▶ _Detalhes da tarefa_:
No trecho do documento, reescreva a parte que começa nas palavras com "Nos últimos meses" e termina em "tenor, ribombando longe.", mudando "vizinho" para "compadre".

▶ _Trecho do documento_:
--------
Nos últimos meses dormia mal, acordando de tempo em tempo.
Não era coisa da idade, embora já fosse um senhor da melhor idade, como deram de chamar a velhice.
Tudo por causa do vizinho Virgulino, com quem se meteu numa briga feia, que lhe escangalhou uma perna e o deixou manco, ou portador de deficiência, como também se diz agora.
Desde então, sua vingança diária era acordar antes de Virgulino para perturbá-lo e humilhá-lo.
Chacoalhou a cabeça para espantar o resto de sono e saiu de mansinho para o quintal, manquitolando. Olhou para o céu, de um azul profundo, ainda cheio de estrelas. Mas sua experiência lhe dizia que lá adiante, onde a vista não alcança, o amanhecer se espreguiçava.
Acomodou-se, estufou o peito, enchendo os pulmões de ar, bateu as asas e o seu canto saiu forte e retumbante, como de um tenor, ribombando longe.
Alguém protestou e o xingou, porém isso não tinha a menor importância. Mais uma vez dera uma lição ao Virgulino, que só então vinha para fora, esbaforido, para esganiçar seu canto mixuruca e rouquenho.
Por volta do meio-dia, quando passeava orgulhoso pelo terreiro, exibindo-se para as galinhas matronas e algumas franguinhas que já estavam no ponto, foi subitamente agarrado e enfiado num saco.
Pensou no pior, que sua hora tinha chegado e que iria acabar numa panela, para alegria do Virgulino.
Felizmente não era nada disso.
Apenas foi levado para um sítio distante, parecido com o lugar onde tinha nascido e passado a juventude.
--------
▶ _Dados extraídos_:
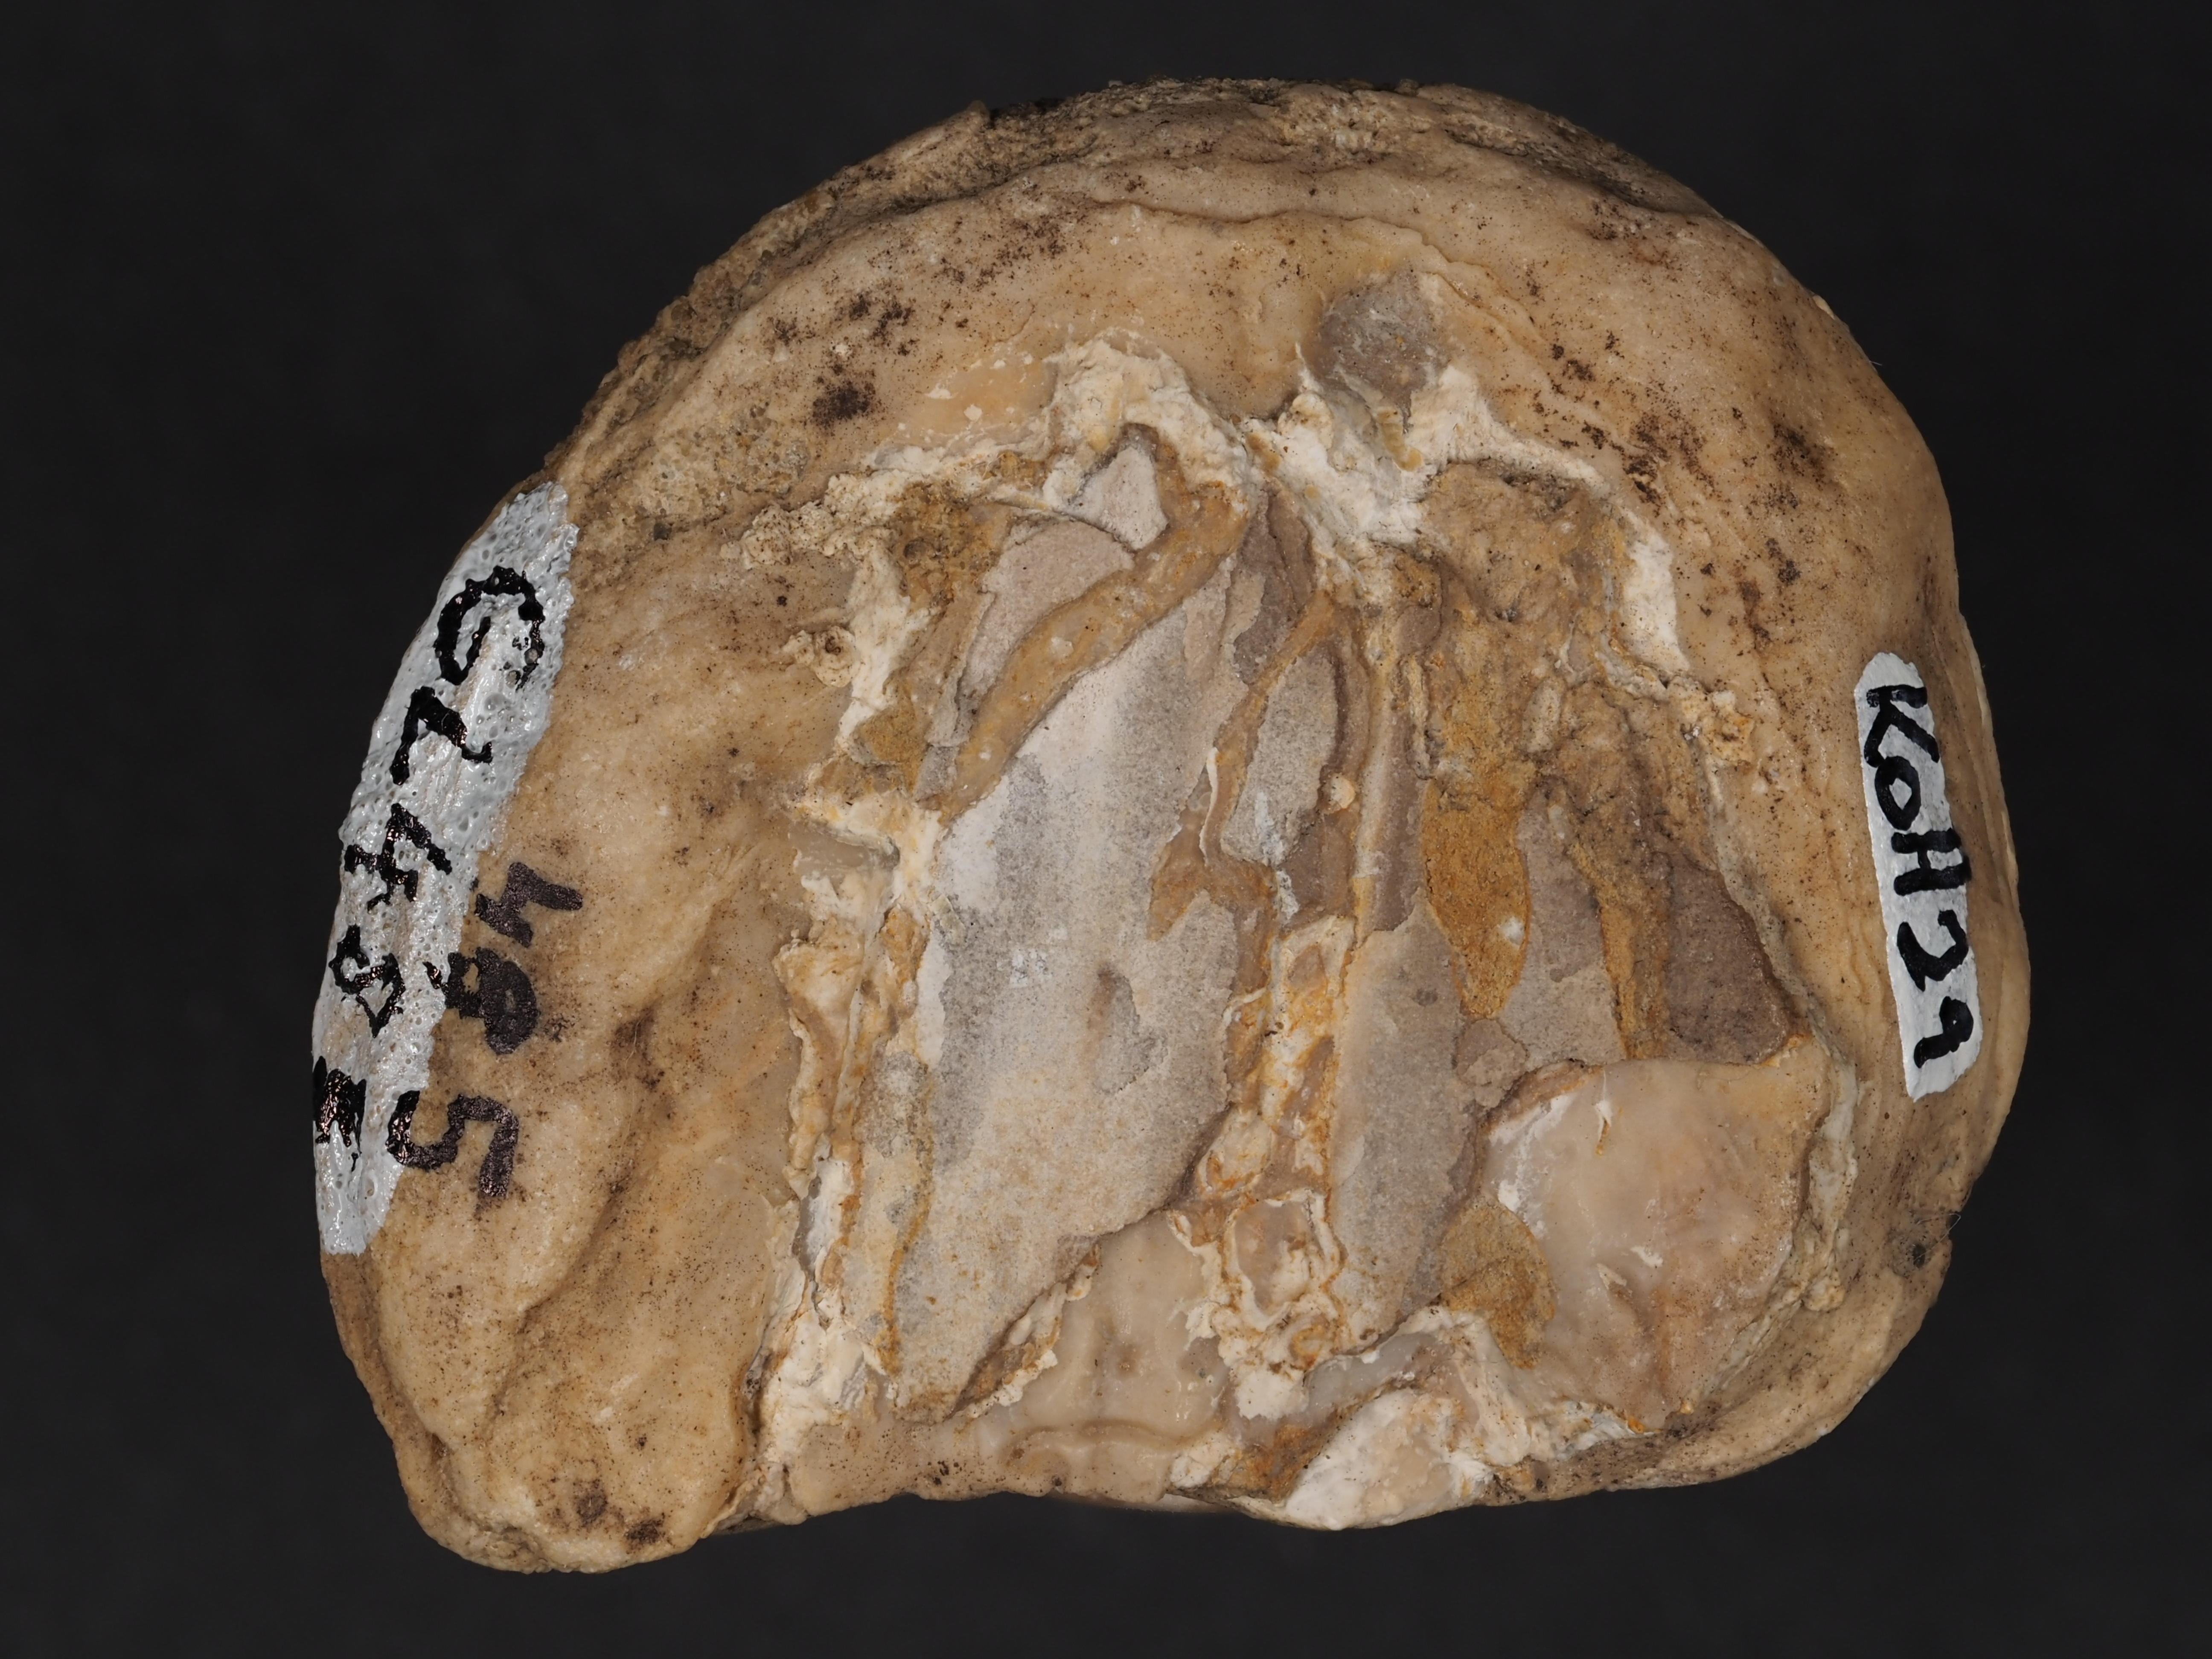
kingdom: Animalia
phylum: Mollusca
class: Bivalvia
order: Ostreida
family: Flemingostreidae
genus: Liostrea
--------
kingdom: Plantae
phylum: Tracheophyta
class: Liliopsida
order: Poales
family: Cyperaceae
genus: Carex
--------
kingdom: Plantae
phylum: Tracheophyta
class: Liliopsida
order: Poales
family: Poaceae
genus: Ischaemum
--------
▶ _Problema resolvido_:
Nos últimos meses dormia mal, acordando de tempo em tempo.
Não era coisa da idade, embora já fosse um senhor da melhor idade, como deram de chamar a velhice.
Tudo por causa do compadre Virgulino, com quem se meteu numa briga feia, que lhe escangalhou uma perna e o deixou manco, ou portador de deficiência, como também se diz agora.
Desde então, sua vingança diária era acordar antes de Virgulino para perturbá-lo e humilhá-lo.
Chacoalhou a cabeça para espantar o resto de sono e saiu de mansinho para o quintal, manquitolando. Olhou para o céu, de um azul profundo, ainda cheio de estrelas. Mas sua experiência lhe dizia que lá adiante, onde a vista não alcança, o amanhecer se espreguiçava.
Acomodou-se, estufou o peito, enchendo os pulmões de ar, bateu as asas e o seu canto saiu forte e retumbante, como de um tenor, ribombando longe.